[COMPLETE THE FOLLOWING]
• 1. In the routing strategies text below, which two local providers does the privacy-first policy prefer?
• 2. List the routing strategies named in the routing strategies text below.

[STUDY TEXT]
========================================

Five Routing Strategies
Quality-first
Routes the request to the best available provider. Uses quality benchmarks (HumanEval accuracy, response speed, etc.). Suited for critical tasks.
Cost-first
Chooses the cheapest provider that meets the minimum quality bar. Suited for simple tasks or large-scale data processing.
Privacy-first
Prefers local providers (Ollama, LM Studio). Never sends data to the cloud. Requires at least one local provider to be configured.
Local-only
Uses local providers exclusively. Fails if no local provider is available. Meant for fully isolated environments.
Manual
You pick the provider and model manually for each request: aura --provider openai --model gpt-4o
Cost Optimization
To reduce AI costs without sacrificing quality:
- Use the cost-first policy for routine daily tasks (formatting, simple lookups, Q&A)
- Set a policy per project — production projects use quality-first, while experiments use cost-first
- Monitor token usage from the Dashboard to spot expensive patterns early
- Use Ollama locally for repeated development and testing at zero cost
- Set strict cost limits per task or per day to prevent unexpected bills
Privacy-Based Routing
When working with proprietary code, sensitive data, or personal information, the privacy-first policy ensures no data ever leaves your machine:
🔒 How Privacy-first Works
- The routing engine analyzes the sensitivity of the data in every request (passwords, keys, personal data)
- If high sensitivity is detected, routing is restricted to local providers only
- If no local provider is available, the task fails rather than sending sensitive data to the cloud
- You can always enforce this behavior with the local-only policy regardless of detected sensitivity
Setting up routing
Configure your routing policy in Settings → Routing:
- 1. Choose your default policy (applies to all tasks unless overridden)

========================================

[GIVEN INFORMATION]
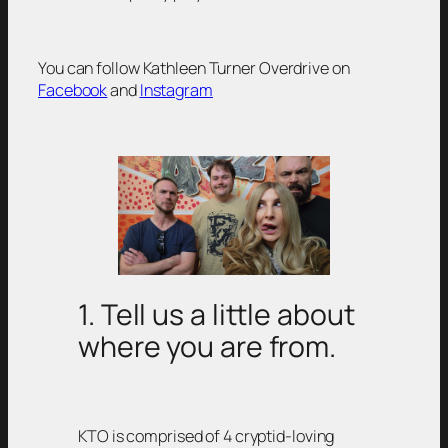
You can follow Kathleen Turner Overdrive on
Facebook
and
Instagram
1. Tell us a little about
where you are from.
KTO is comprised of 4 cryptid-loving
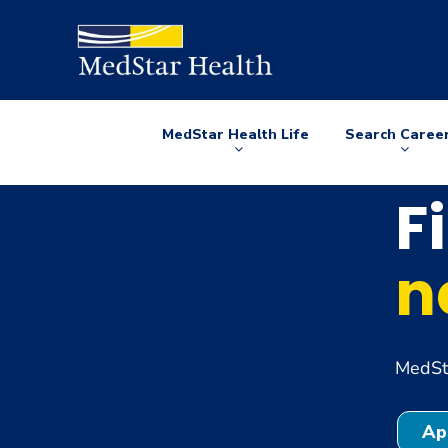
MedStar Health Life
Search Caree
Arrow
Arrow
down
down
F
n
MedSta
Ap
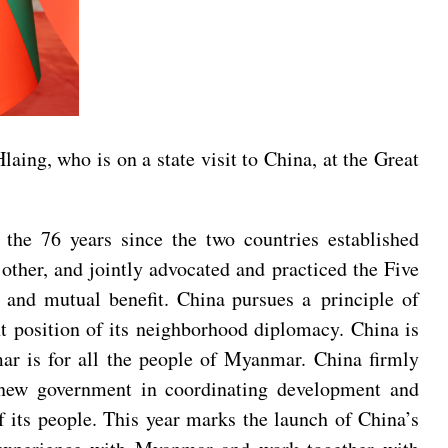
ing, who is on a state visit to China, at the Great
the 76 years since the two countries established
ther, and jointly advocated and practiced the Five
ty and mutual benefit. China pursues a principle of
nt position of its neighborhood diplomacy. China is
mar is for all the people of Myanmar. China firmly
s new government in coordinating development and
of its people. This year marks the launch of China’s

========================================

[TASK-BY-TASK ANSWERS]
• 1. Ollama and LM Studio.

• 2. Quality-first, Cost-first, Privacy-first, Local-only, Manual